_To do:_
Output each record exactly as given. Leave out every picture.
[[ Supplied information open ]]
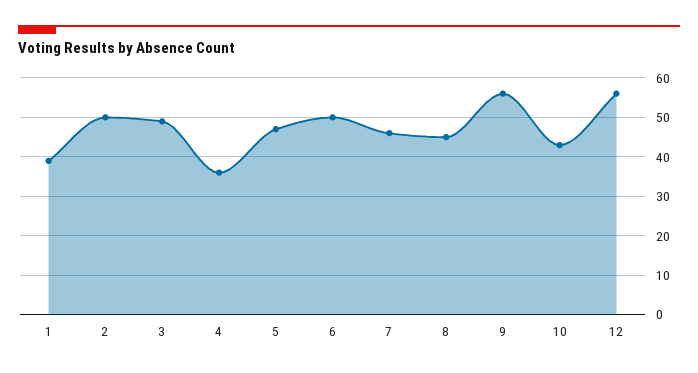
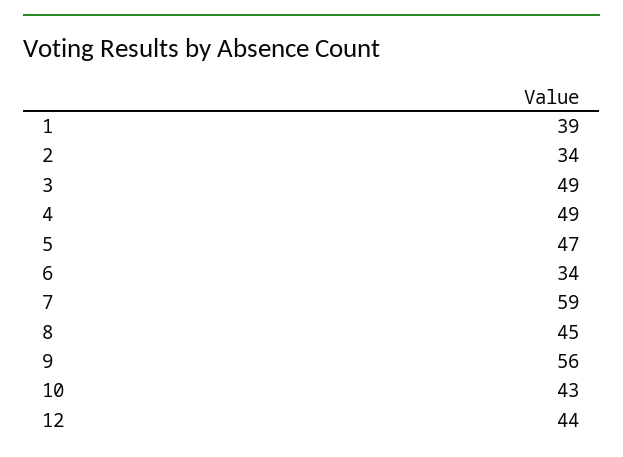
  {
    "1": 39,
-   "2": 50,
+   "2": 34,
    "3": 49,
-   "4": 35,
+   "4": 49,
    "5": 47,
-   "6": 50,
+   "6": 34,
-   "7": 45,
+   "7": 59,
    "8": 45,
    "9": 56,
    "10": 43,
-   "12": 55
+   "12": 44
  }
[[ Supplied information closed ]]
_Response to this exercise:_
  {
    "1": 39,
-   "2": 50,
+   "2": 34,
    "3": 49,
-   "4": 35,
+   "4": 49,
    "5": 47,
-   "6": 50,
+   "6": 34,
-   "7": 45,
+   "7": 59,
    "8": 45,
    "9": 56,
    "10": 43,
-   "12": 55
+   "12": 44
  }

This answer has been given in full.